Vers une hybridation des modèles
L’avenir du Venture Building ne se limitera pas aux studios indépendants. On observe déjà une hybridation :
Des entreprises traditionnelles lancent leurs propres Venture Builders pour explorer de nouveaux marchés (par exemple, les grands groupes énergétiques qui développent des spin-offs dans les énergies renouvelables).
Des fonds de capital-risque commencent à intégrer des équipes de Venture Building pour mieux accompagner leurs participations.
Des gouvernements soutiennent des programmes de studios nationaux afin de stimuler l’innovation locale et de retenir les talents.
Cette hybridation crée un écosystème plus robuste, où le Venture Building n’est plus une alternative marginale mais un composant central du cycle d’innovation.
Une promesse d’impact à long terme
À mesure que ce modèle gagne en maturité, une chose devient claire : le Venture Building n’est pas seulement un outil pour créer des startups plus vite, c’est une méthode pour créer des entreprises plus solides et plus alignées sur les grands besoins de la société.
En réduisant les risques d’échec, en attirant les meilleurs talents et en canalisant les capitaux vers des projets réellement validés, il contribue à un écosystème entrepreneurial plus durable. Et dans un monde où les crises se succèdent - sanitaires, climatiques, géopolitiques, cette durabilité est plus précieuse que jamais.
Le prochain chapitre
L’avenir du Venture Building dans le prochain cycle d’innovation sera donc marqué par trois dynamiques : une adoption massive par les investisseurs en quête de sécurité, une expansion vers des secteurs critiques comme le climat et la santé, et une hybridation avec les entreprises et les institutions.

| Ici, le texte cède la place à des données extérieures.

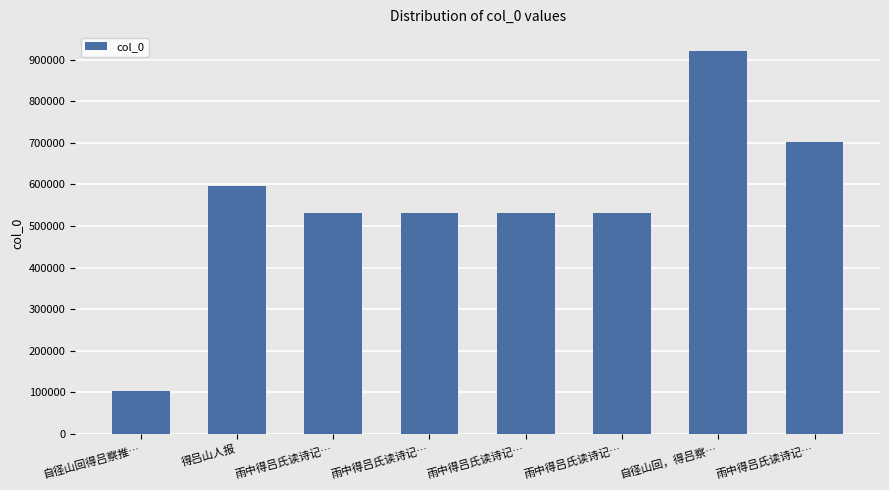

List the labels in order of value, largest first.

自径山回，得吕察…, 雨中得吕氏读诗记…, 得吕山人报, 雨中得吕氏读诗记…, 雨中得吕氏读诗记…, 雨中得吕氏读诗记…, 雨中得吕氏读诗记…, 自径山回得吕察推…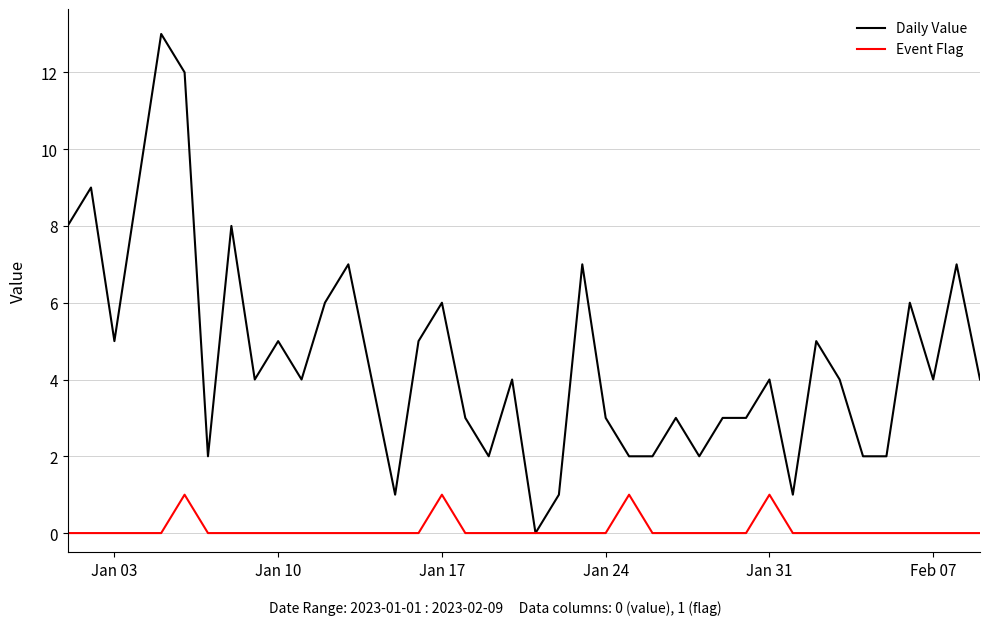

What is the maximum value shown in the chart?

13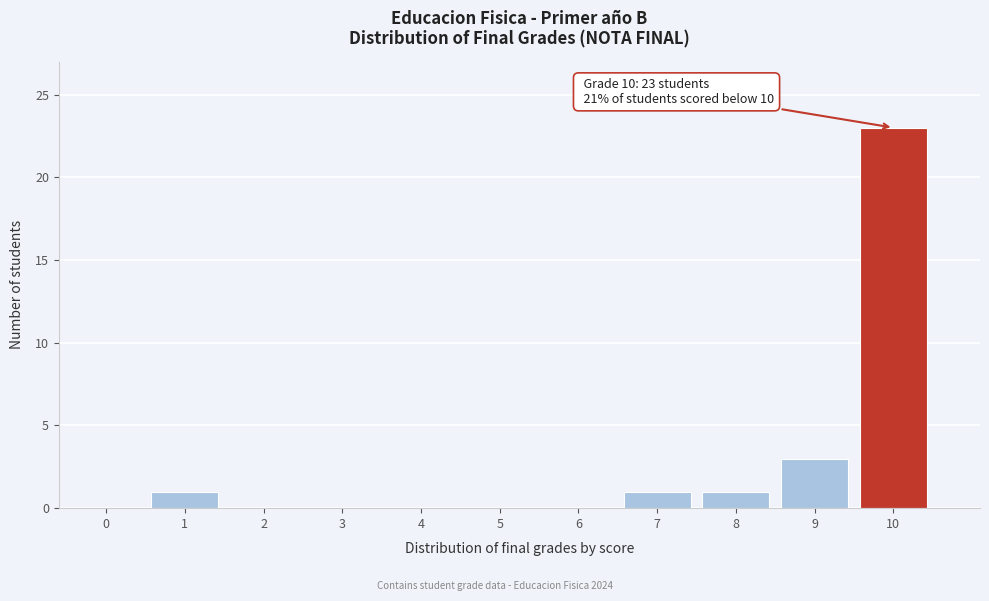

Reading right to left, list all the values displayed in this chart.

10=23	9=3	8=1	7=1	6=0	5=0	4=0	3=0	2=0	1=1	0=0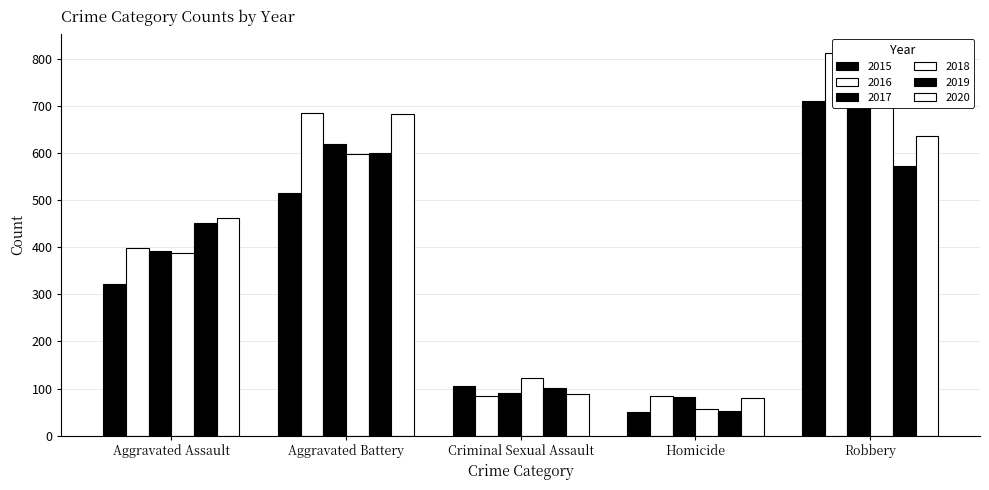

At Criminal Sexual Assault, list the series in order from largest to smallest.

2018, 2015, 2019, 2017, 2020, 2016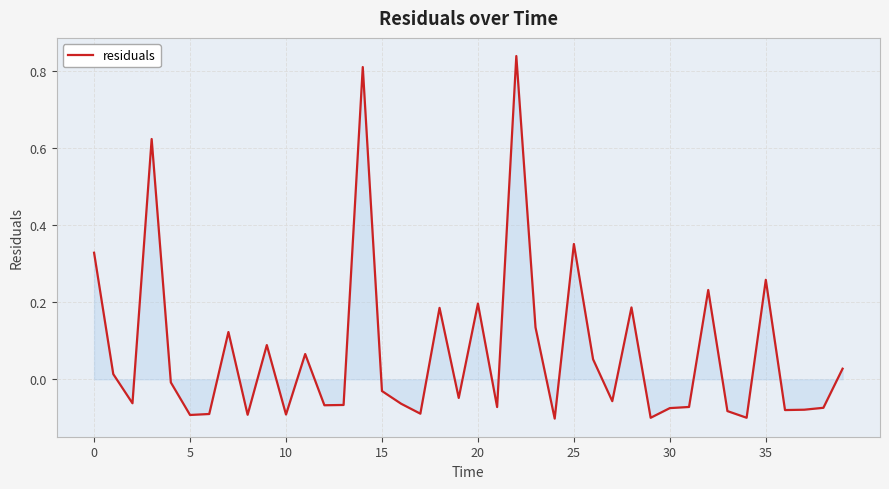

What is the difference between the maximum and minimum values?

0.9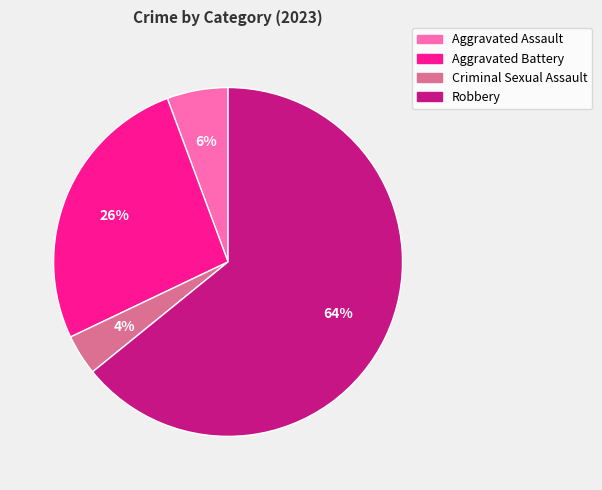

What is the majority slice?

Robbery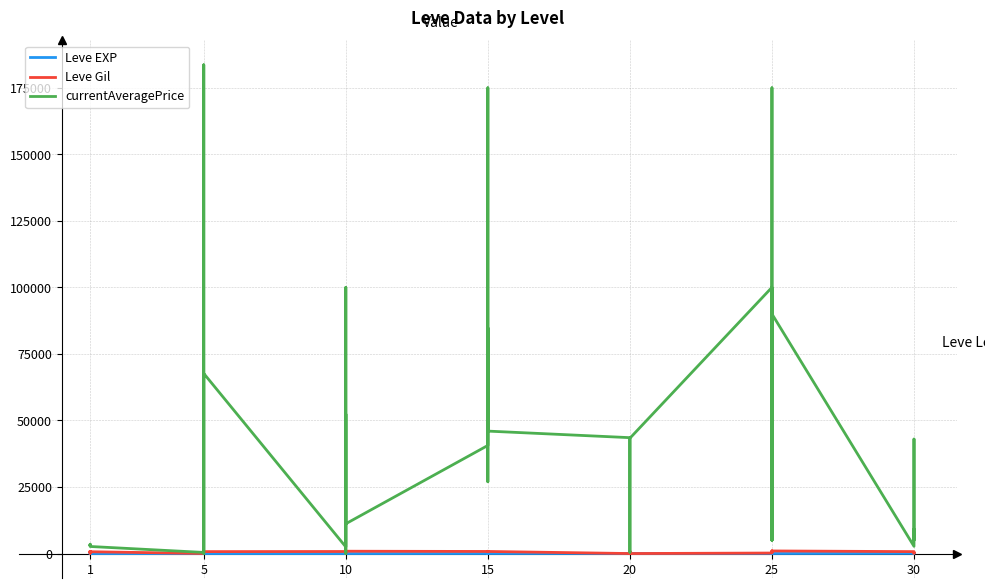

Does the chart have visible grid lines?

Yes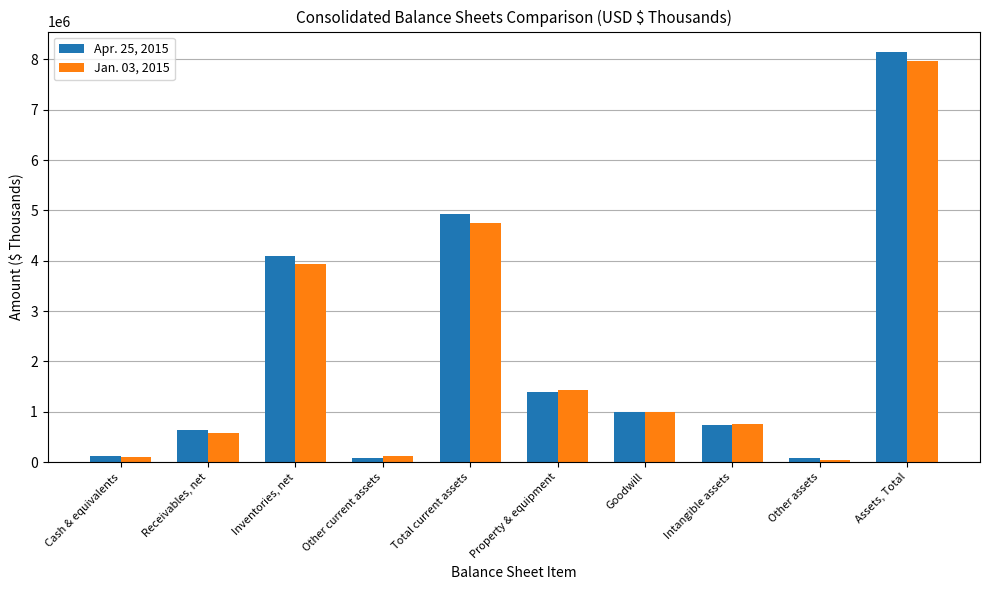

What is the sum of the Apr. 25, 2015 values at Cash & equivalents and Other assets?

212045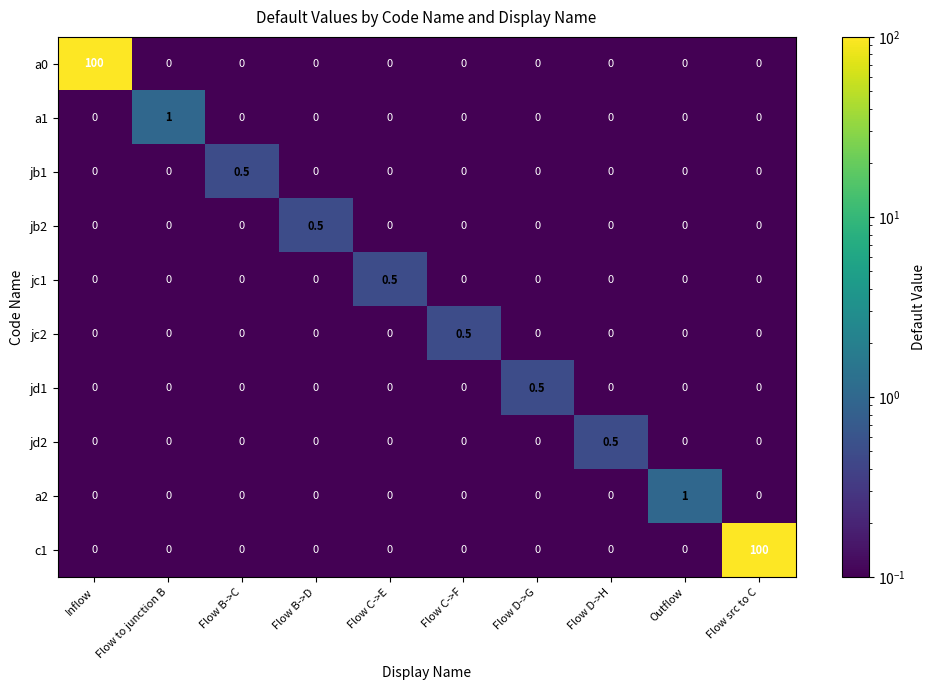

Between Inflow and Flow B->C, which series saw the biggest shift?

a0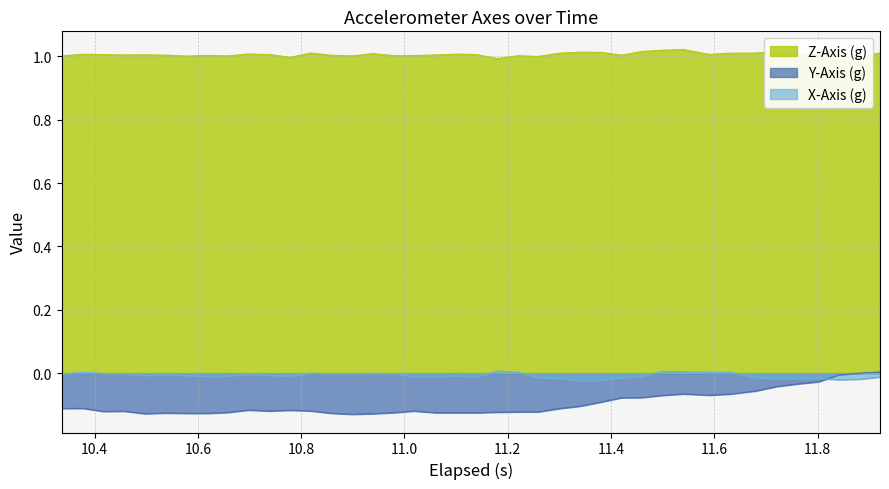

Which series has the largest total across all categories?

Z-Axis (g)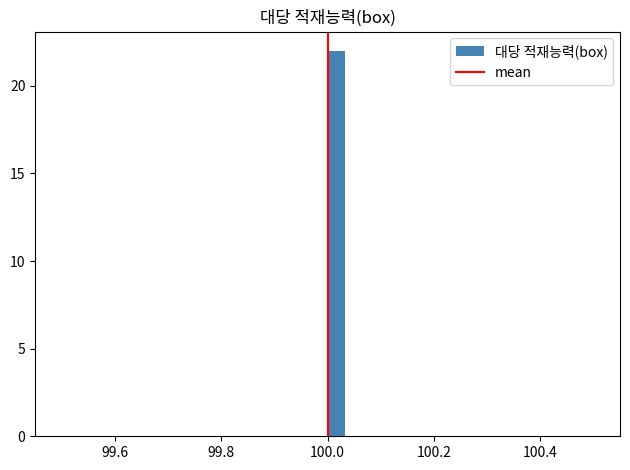

Around what value on the x-axis is the tallest bar? Give the approximate position of its centre, as read against the axis.

100.02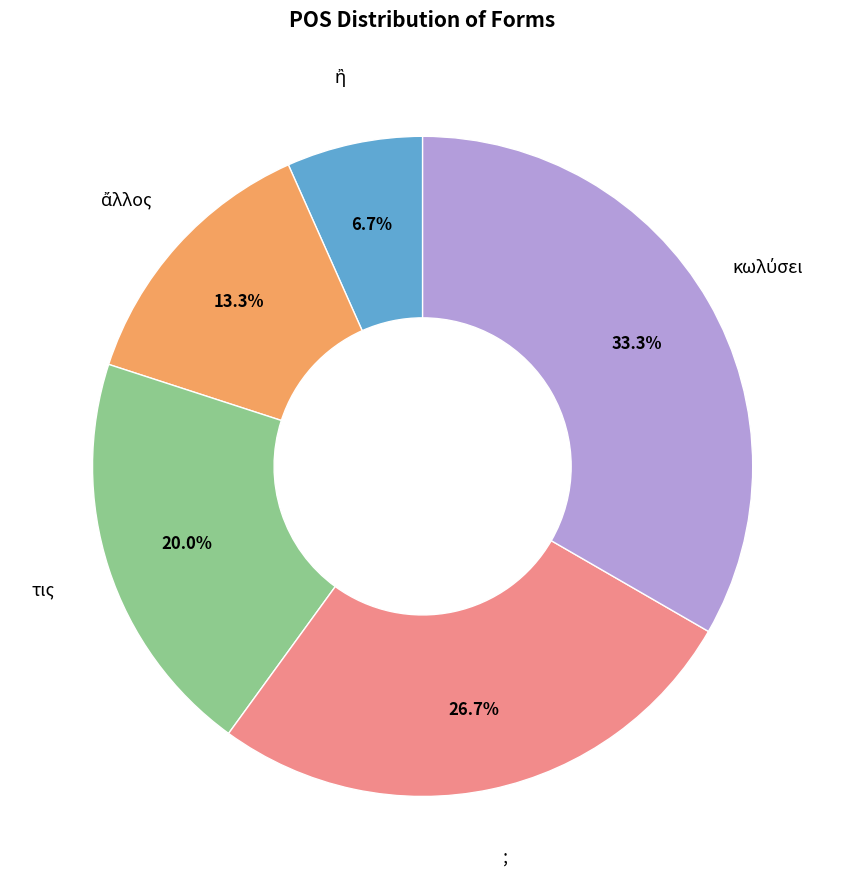

The ; slice represents 39% of the pie. True or false?

False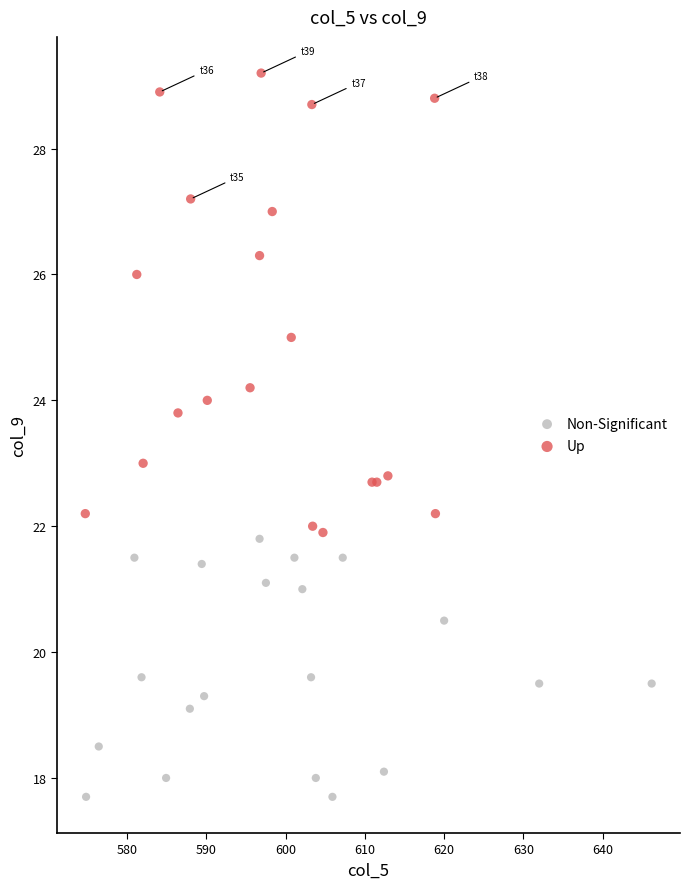

Which series reaches the maximum Y coordinate?

Up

Nous entrons dans une période où l’innovation ne peut plus se permettre d’être chaotique ou gaspilleuse. Le Venture Building, avec sa rigueur et sa créativité, apparaît comme le modèle capable d’écrire les prochaines grandes histoires entrepreneuriales.
Dans dix ans, il est probable que nous ne parlerons plus de Venture Building comme d’une nouveauté, mais comme de l’infrastructure invisible de l’innovation mondiale.